Feature/add_bias_terms_to_als #310

howtodowtle · 2019-12-19T19:49:25Z

Added optional user and item bias terms to als.py as suggested by ita9naiwa in issue #176 and already implemented in LMF. Set use_bias=True to train with bias terms (not implemented for GPU yet).

default value: False

... so that second-to-last element in self.item_factors becomes a learned item bias term

... so that last element in self.user_factors becomes a learned user bias term

Training with bias terms not implemented for GPU yet.

dselivanov · 2019-12-27T16:58:31Z

This is far from being the same as LMF. Just setting to 1 part of latent factors doesn't do anything useful.

benfred · 2020-01-02T00:43:49Z

I'm also not sure that this is doing the right thing here - just setting to 1 after each iteration isn't quite right afaict (like we shouldn't have to set back to 1 after each iteration because the least squares regression at each iteration shouldn't have changed the value - the fact that its changing means that the coefficients on the other parameters aren't totally correct).

ita9naiwa · 2020-01-16T04:35:22Z

Sorry for the late response
setting the last element of user/item factors to be 1.0 will work with setting the last/last-1 vector of user/item vectors to be 1.0 in the first place like in

implicit/implicit/lmf.pyx

Lines 143 to 152 in fbed621

    
           if self.item_factors is None: 
        
               self.item_factors = np.random.normal(size=(items, self.factors + 2)).astype(np.float32) 
        
               self.item_factors[:, -1] = 1.0 
        
               # set factors to all zeros for items without any ratings 
        
               self.item_factors[item_counts == 0] = np.zeros(self.factors + 2) 
        
           if self.user_factors is None: 
        
               self.user_factors = np.random.normal(size=(users, self.factors + 2)).astype(np.float32) 
        
               self.user_factors[:, -2] = 1.0

.

it's actually the same representation with ALS with bias. (I'm not definitely sure)
and, I think that adding bias term to the ALS model will not give performance improvements.

SavanGowda

Hi @ita9naiwa

Thank you very much for this implementation of ALS with bias. I have a doubt -
In the change done, shouldn't we add the bias to the factors (self.factors+2) as done in LMF?

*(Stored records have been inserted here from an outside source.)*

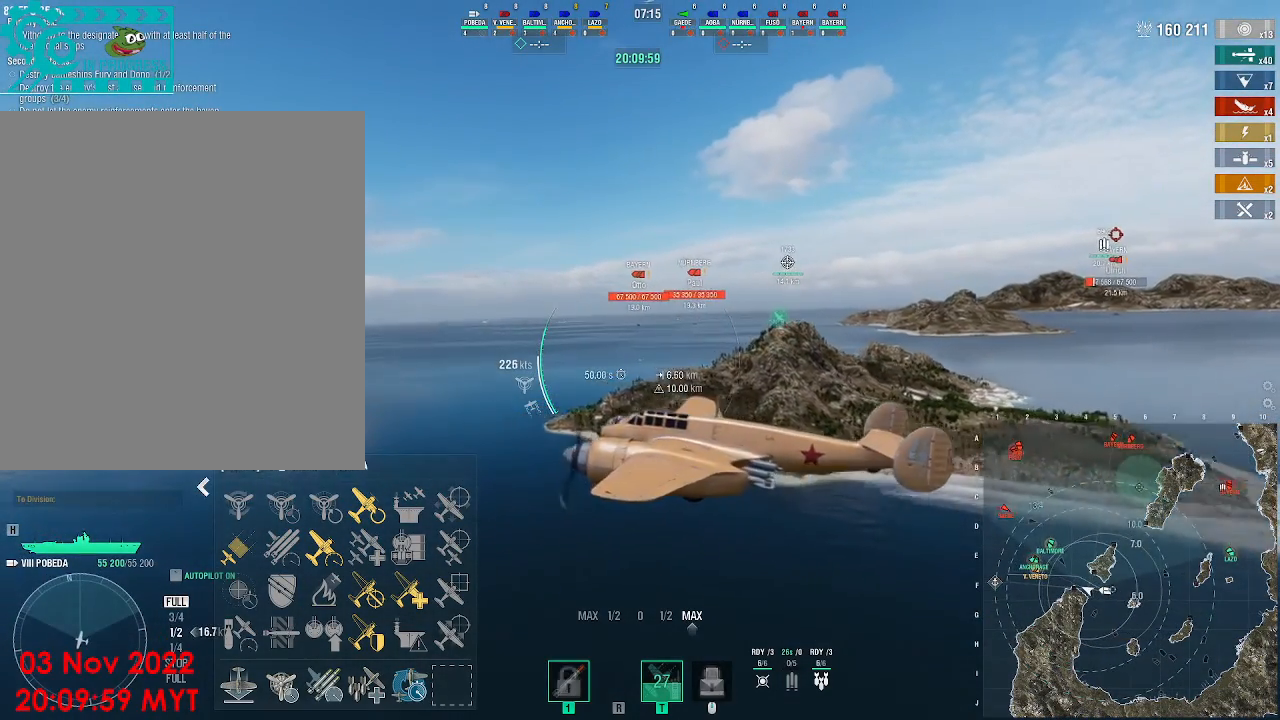
{"keys": ["w"], "mouse": [], "events": []}
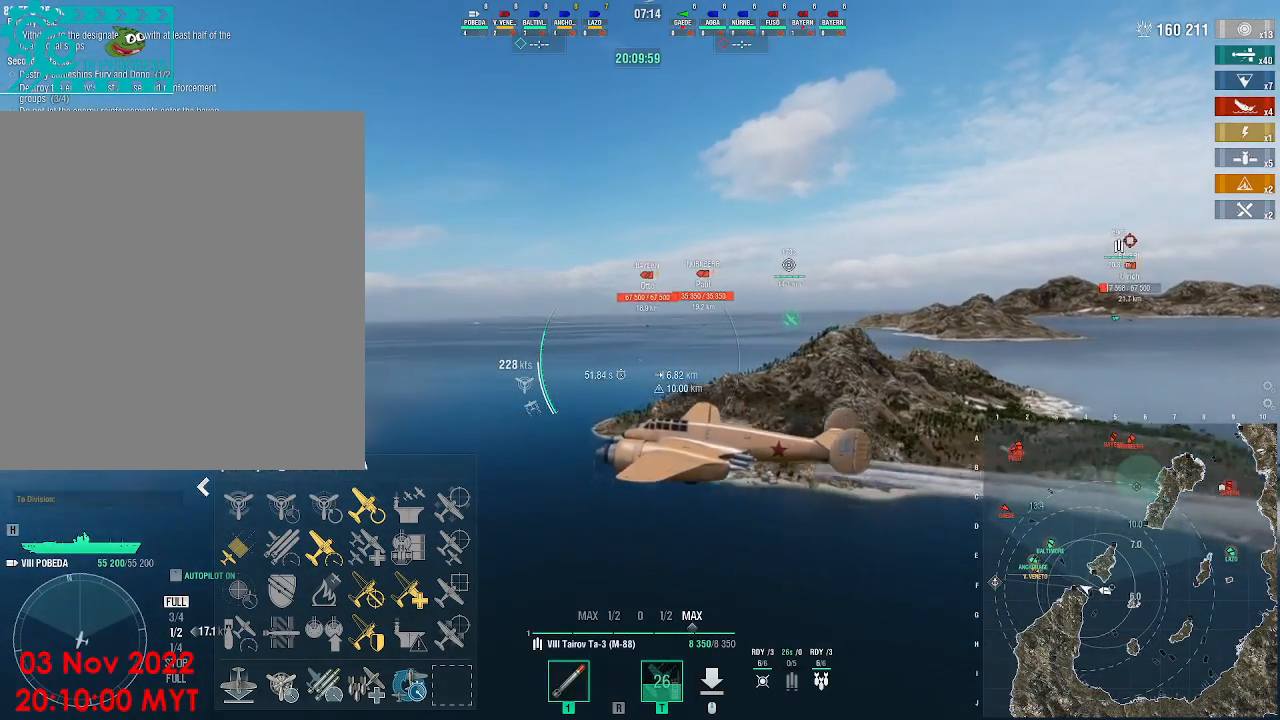
{"keys": ["d", "w"], "mouse": [], "events": [[167, "d", "down"]]}
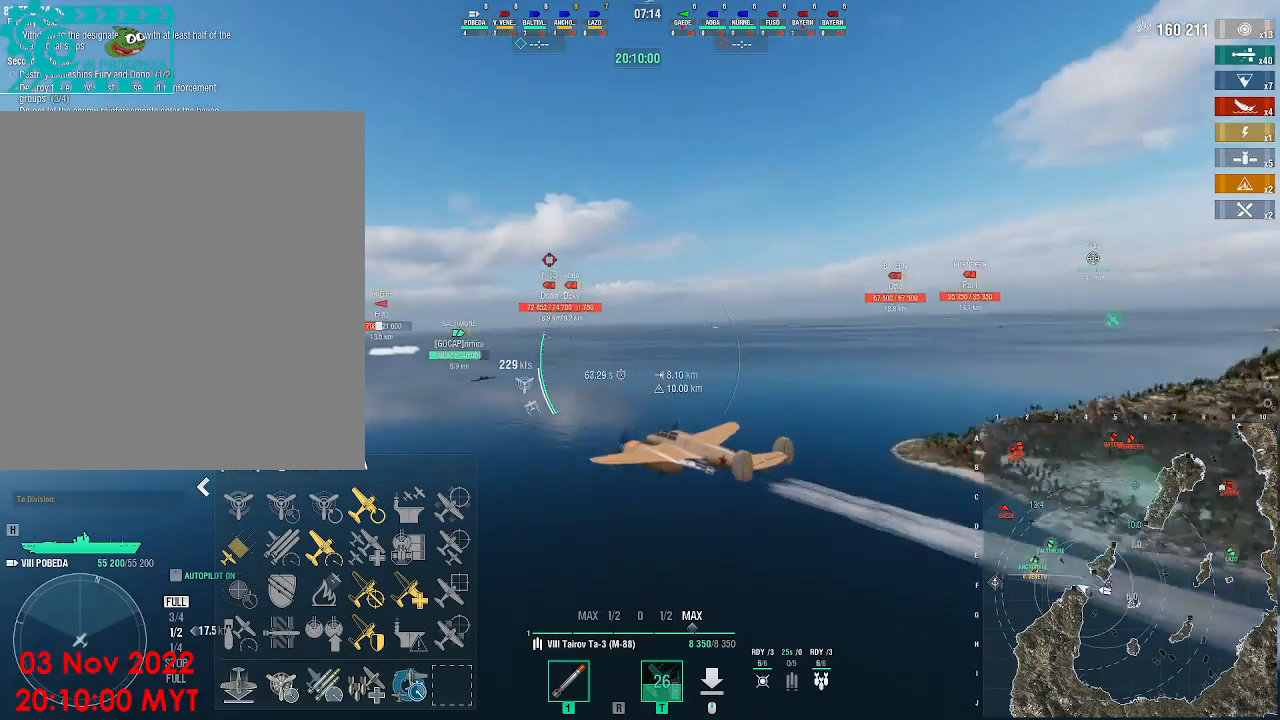
{"keys": ["w"], "mouse": [], "events": [[100, "d", "up"]]}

self.user_factors = np.random.rand(users, self.factors+ 2).astype(self.dtype) * 0.01 
self.item_factors = np.random.rand(items, self.factors + 2).astype(self.dtype) * 0.01

Thanks in advance,
Savan

ita9naiwa · 2020-01-30T04:21:41Z

shouldn't we add the bias to the factors (self.factors+2) as done in LMF?
I think we need to. I missed.

Could you please add some comparison between ALS with bias and ALS on datasets like Movielens 20M or lastfm?

IanEisenberg · 2020-12-23T02:08:03Z

This functionality would be very helpful! Along with the additions already proposed, wrapping similar_items and rank_items with functionality aimed at removing popularity bias would be helpful.

lucatrovato · 2021-03-29T16:11:18Z

Hi all,
can this be reviewed? It is a very interesting feature which would actually have a lot of added value to the model.

I had a look to the code and in principle the approached implemented by @ita9naiwa is correct, although having these additional ones in the positions last and before the last will have as consequence that the regularization terms will be very large and in the order of magnitude of number of users and items.

In theory, one should suppress this elements for the calculation of the regularization part, but I am not sure how it would fit the overall implementation.

dselivanov · 2021-03-29T16:44:11Z

The proposed implementation is not correct.

…

On Mon, 29 Mar 2021, 20:11 Luca Trovato, ***@***.***> wrote: Hi all, can this be reviewed? It is a very interesting feature which would actually have a lot of added value to the model. I had a look to the code and in principle the approached implemented by @ita9naiwa <https://github.com/ita9naiwa> is correct, although having these additional ones in the positions last and before the last will have as consequence that the regularization terms will be to be very large (in the order of magnitude of number of users and items). In theory, one should suppress this items in the calculation of the regularization part — You are receiving this because you commented. Reply to this email directly, view it on GitHub <#310 (comment)>, or unsubscribe <https://github.com/notifications/unsubscribe-auth/ABHC5XKHOCOEFSZGYH4RW73TGCYEVANCNFSM4J5OOQSQ> .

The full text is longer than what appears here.